Michael Trotter Jr. was born in Cleveland, Ohio, and raised in Washington, D.C. At nineteen years old, Trotter joined the U.S. Army and was stationed in one of Saddam Hussein’s palaces in Iraq, where he taught himself how to write songs and play piano on one of Saddam’s pianos. After completing two tours, Trotter returned to the United States for good, where he struggled with PTSD and homelessness. A few years later, in an almost cinematic twist, he met his now wife and musical partner, Tanya Blount, at the Love Festival in Maryland. They quickly discovered the magic of their two voices and formed their current band, The War and Treaty.

Maysoon Zayid is an actress, comedian, writer, and disability advocate. She is a graduate of and a guest comedian in residence at Arizona State University. Maysoon is the co-founder/co–executive producer of the New York Arab American Comedy Festival and the Muslim Funny Fest. She was a full-time on-air contributor to Countdown with Keith Olbermann and is a guest writer for Vice. She has most recently appeared on CNN’s New Day, 60 Minutes, and ABC News. Maysoon had the most viewed TED Talk of 2014 and was named one of 100 Women of 2015 by the BBC.

As a professional comedian, she has performed in top New York clubs and has toured extensively at home and abroad.

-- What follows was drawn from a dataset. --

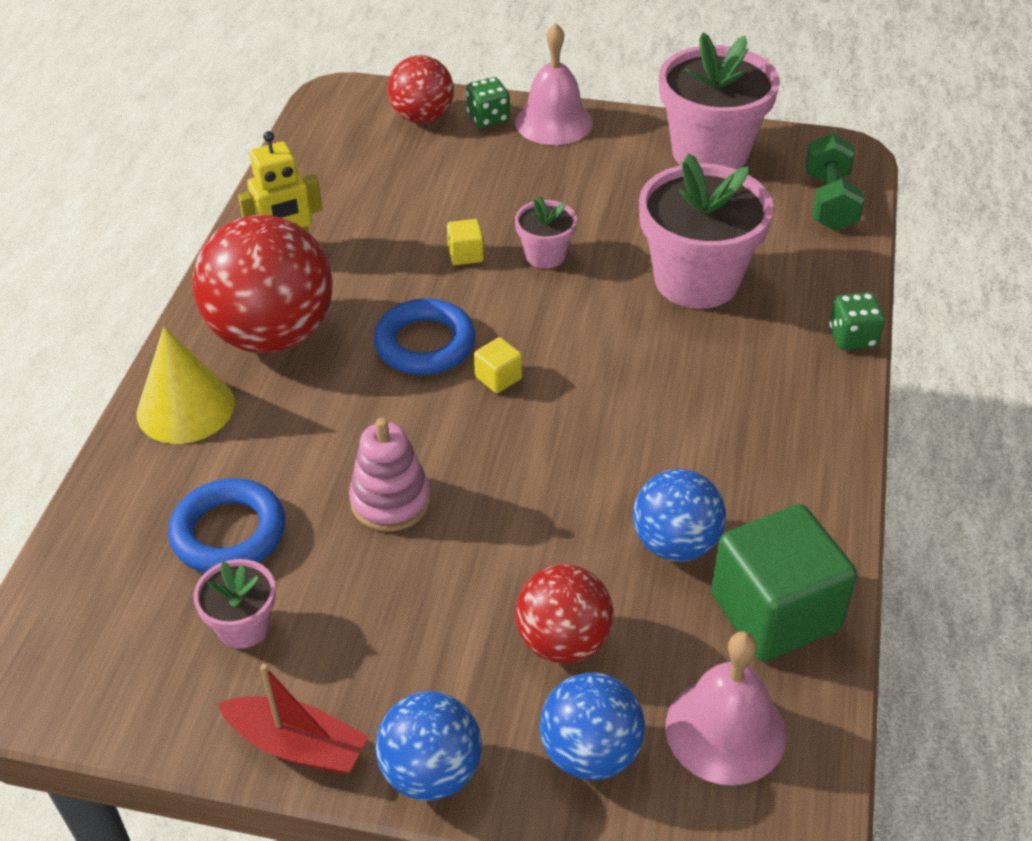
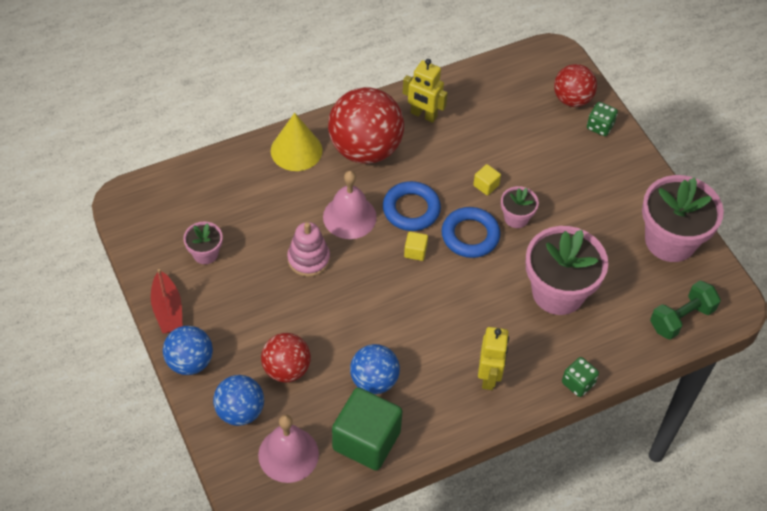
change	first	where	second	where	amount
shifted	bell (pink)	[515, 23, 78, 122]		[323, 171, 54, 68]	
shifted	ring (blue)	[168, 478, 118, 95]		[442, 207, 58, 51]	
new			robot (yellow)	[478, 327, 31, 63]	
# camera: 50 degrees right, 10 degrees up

Maysoon was a headliner on the Arabs Gone Wild Comedy tour and the Muslims Are Coming tour. She appeared alongside Adam Sandler in You Don’t Mess with the Zohan and is a recurring character on General Hospital. Maysoon limped in New York Fashion Week and is the host of the web series Advice You Don’t Want to Hear. She is the author of the bestselling memoir Find Another Dream, and is the creator of the Book of Bay Ann children’s graphic novel series.